ImportError: cannot import name 'DataCollatorSpeechSeq2SeqWithPadding' from 'transformers'
#78
by
SudheenK
- opened
I tried to import this as suggested by some LLM. But this doesnot work. I checked out the transformers repository, but it was not present. In some blog I found a custom data collator for whisper.
class DataCollatorSpeechSeq2SeqWithPadding:
processor: Any
def __call__(
self, features: List[Dict[str, Union[List[int], torch.Tensor]]]
) -> Dict[str, torch.Tensor]:
# split inputs and labels since they have to be of different lengths and need different padding methods
# first treat the audio inputs by simply returning torch tensors
input_features = [
{"input_features": feature["input_features"][0]} for feature in features
]
batch = self.processor.feature_extractor.pad(input_features, return_tensors="pt")

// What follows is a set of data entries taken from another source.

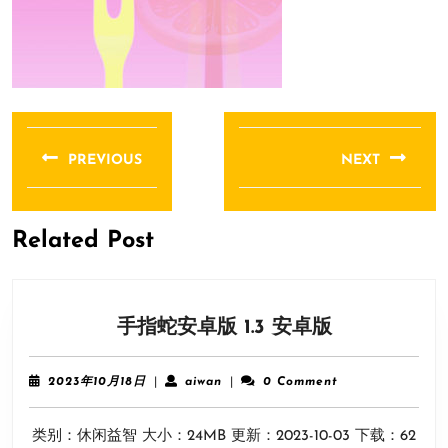
文
章
PREVIOUS
NEXT
导
Previous
Next
航
post:
post:
Related Post
手
手指蛇安卓版 1.3 安卓版
指
蛇
2023
aiwan
2023年10月18日
|
aiwan
|
0 Comment
安
年
10
卓
类别：休闲益智 大小：24MB 更新：2023-10-03 下载：62
月
版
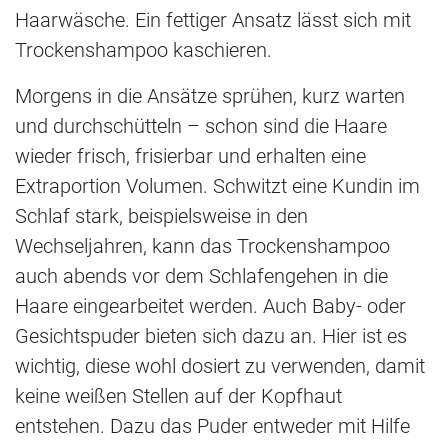
Haarwäsche. Ein fettiger Ansatz lässt sich mit
Trockenshampoo kaschieren.
Morgens in die Ansätze sprühen, kurz warten
und durchschütteln – schon sind die Haare
wieder frisch, frisierbar und erhalten eine
Extraportion Volumen. Schwitzt eine Kundin im
Schlaf stark, beispielsweise in den
Wechseljahren, kann das Trockenshampoo
auch abends vor dem Schlafengehen in die
Haare eingearbeitet werden. Auch Baby- oder
Gesichtspuder bieten sich dazu an. Hier ist es
wichtig, diese wohl dosiert zu verwenden, damit
keine weißen Stellen auf der Kopfhaut
entstehen. Dazu das Puder entweder mit Hilfe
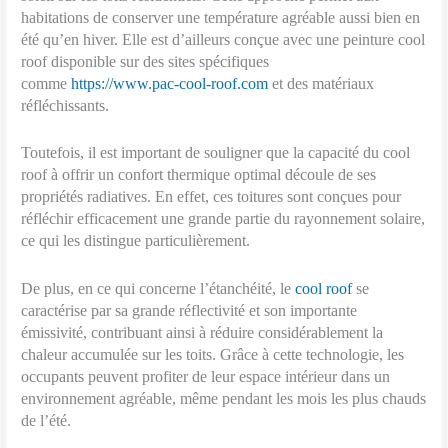
habitations de conserver une température agréable aussi bien en
été qu’en hiver. Elle est d’ailleurs conçue avec une peinture cool
roof disponible sur des sites spécifiques
comme
https://www.pac-cool-roof.com
et des matériaux
réfléchissants.
Toutefois, il est important de souligner que la capacité du cool
roof à offrir un confort thermique optimal découle de ses
propriétés radiatives. En effet, ces toitures sont conçues pour
réfléchir efficacement une grande partie du rayonnement solaire,
ce qui les distingue particulièrement.
De plus, en ce qui concerne l’étanchéité, le
cool roof
se
caractérise par sa grande réflectivité et son importante
émissivité, contribuant ainsi à réduire considérablement la
chaleur accumulée sur les toits. Grâce à cette technologie, les
occupants peuvent profiter de leur espace intérieur dans un
environnement agréable, même pendant les mois les plus chauds
de l’été.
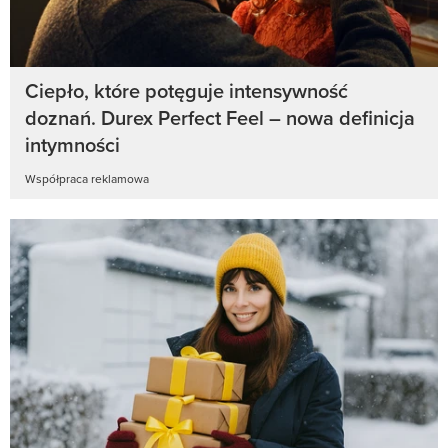
Ciepło, które potęguje intensywność
doznań. Durex Perfect Feel – nowa definicja
intymności
Współpraca reklamowa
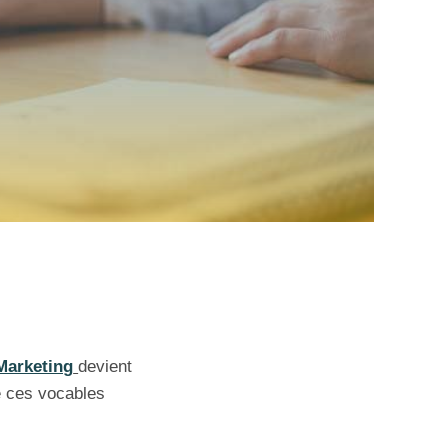
Marketing
devient
e ces vocables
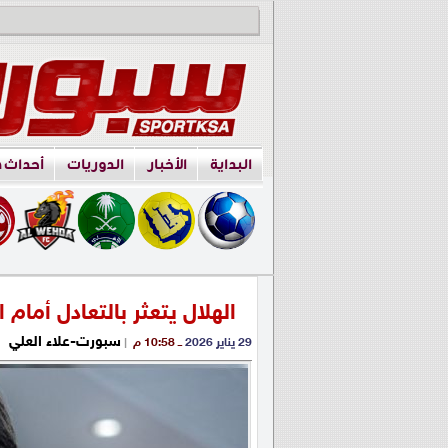
البداية
الأخبار
الدوريات
أحداث 
الهلال يتعثر بالتعادل أمام 
سبورت-علاء العلي
29 يناير 2026
ــ 10:58 م
|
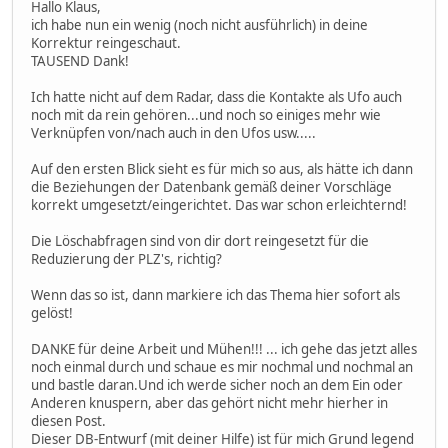
Hallo Klaus,
ich habe nun ein wenig (noch nicht ausführlich) in deine
Korrektur reingeschaut.
TAUSEND Dank!
Ich hatte nicht auf dem Radar, dass die Kontakte als Ufo auch
noch mit da rein gehören...und noch so einiges mehr wie
Verknüpfen von/nach auch in den Ufos usw.....
Auf den ersten Blick sieht es für mich so aus, als hätte ich dann
die Beziehungen der Datenbank gemäß deiner Vorschläge
korrekt umgesetzt/eingerichtet. Das war schon erleichternd!
Die Löschabfragen sind von dir dort reingesetzt für die
Reduzierung der PLZ's, richtig?
Wenn das so ist, dann markiere ich das Thema hier sofort als
gelöst!
DANKE für deine Arbeit und Mühen!!! ... ich gehe das jetzt alles
noch einmal durch und schaue es mir nochmal und nochmal an
und bastle daran.Und ich werde sicher noch an dem Ein oder
Anderen knuspern, aber das gehört nicht mehr hierher in
diesen Post.
Dieser DB-Entwurf (mit deiner Hilfe) ist für mich Grund legend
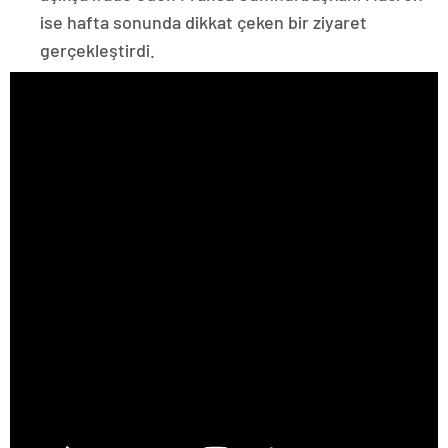
ise hafta sonunda dikkat çeken bir ziyaret
gerçekleştirdi.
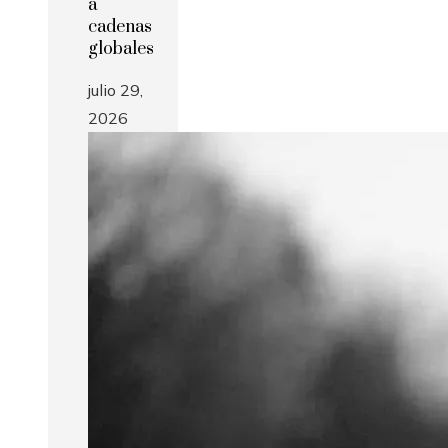
a
cadenas
globales
julio 29,
2026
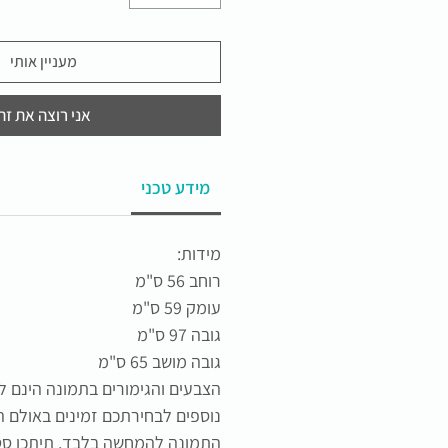
מעניין אותי
אני רוצה את זה
מידע טכני
מידות:
רוחב 56 ס"מ
עומק 59 ס"מ
גובה 97 ס"מ
גובה מושב 65 ס"מ
הצבעים והגימורים בתמונה הינם 
נוספים לבחירתכם זמינים באולם ה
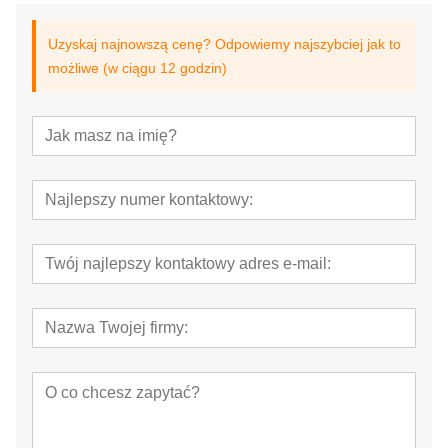
Uzyskaj najnowszą cenę? Odpowiemy najszybciej jak to
możliwe (w ciągu 12 godzin)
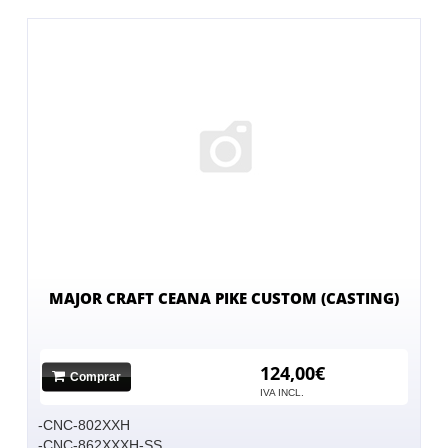
MAJOR CRAFT CEANA PIKE CUSTOM (CASTING)
124,00€
Comprar
No hay imagen
IVA INCL.
-CNC-802XXH
-CNC-862XXXH-SS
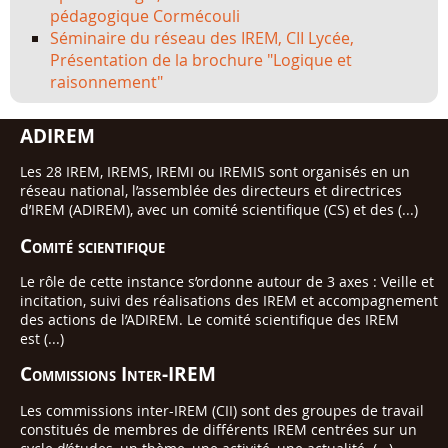
pédagogique Cormécouli
Séminaire du réseau des IREM, CII Lycée,
Présentation de la brochure "Logique et
raisonnement"
ADIREM
Les 28 IREM, IREMS, IREMI ou IREMIS sont organisés en un
réseau national, l’assemblée des directeurs et directrices
d’IREM (ADIREM), avec un comité scientifique (CS) et des (...)
Comité scientifique
Le rôle de cette instance s’ordonne autour de 3 axes : Veille et
incitation, suivi des réalisations des IREM et accompagnement
des actions de l’ADIREM. Le comité scientifique des IREM
est (...)
Commissions Inter-IREM
Les commissions inter-IREM (CII) sont des groupes de travail
constitués de membres de différents IREM centrées sur un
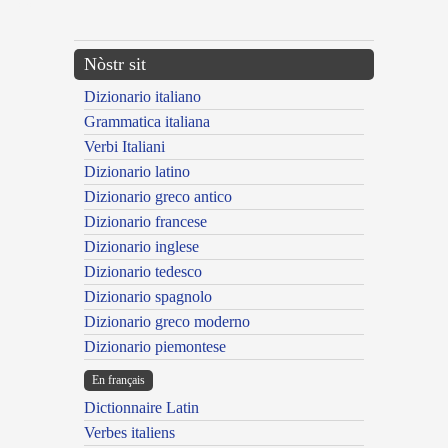
---CACHE---
Nòstr sit
Dizionario italiano
Grammatica italiana
Verbi Italiani
Dizionario latino
Dizionario greco antico
Dizionario francese
Dizionario inglese
Dizionario tedesco
Dizionario spagnolo
Dizionario greco moderno
Dizionario piemontese
En français
Dictionnaire Latin
Verbes italiens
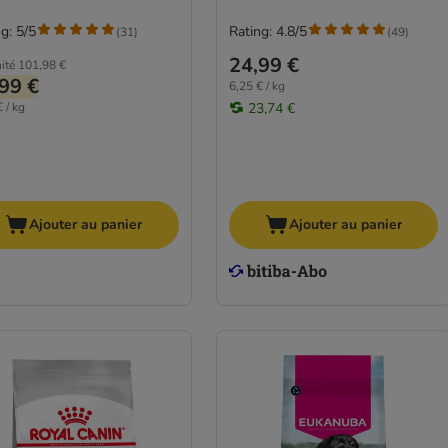
g: 5/5
Rating: 4.8/5
(
31
)
(
49
)
24,99 €
ité
101,98 €
99 €
6,25 € / kg
 / kg
23,74 €
Ajouter au panier
Ajouter au panier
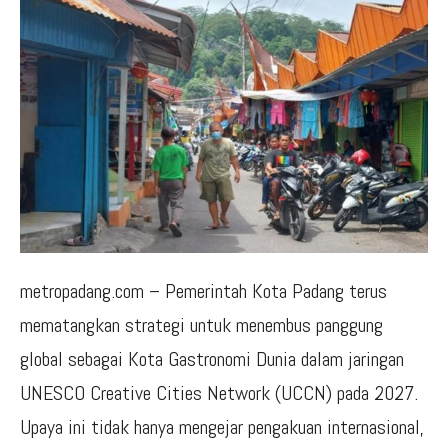
metropadang.com – Pemerintah Kota Padang terus
mematangkan strategi untuk menembus panggung
global sebagai Kota Gastronomi Dunia dalam jaringan
UNESCO Creative Cities Network (UCCN) pada 2027.
Upaya ini tidak hanya mengejar pengakuan internasional,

# get the tokenized label sequences
label_features = [{"input_ids": feature["labels"]} for feature in features]
# pad the labels to max length
labels_batch = self.processor.tokenizer.pad(label_features, return_tensors="pt")
# replace padding with -100 to ignore loss correctly
labels = labels_batch["input_ids"].masked_fill(
labels_batch.attention_mask.ne(1), -100
)
# if bos token is appended in previous tokenization step,
# cut bos token here as it's append later anyways
if (labels[:, 0] == self.processor.tokenizer.bos_token_id).all().cpu().item():
labels = labels[:, 1:]
batch["labels"] = labels
return batch
Will this work for any language? I am trying to fine-tune on the Korean language.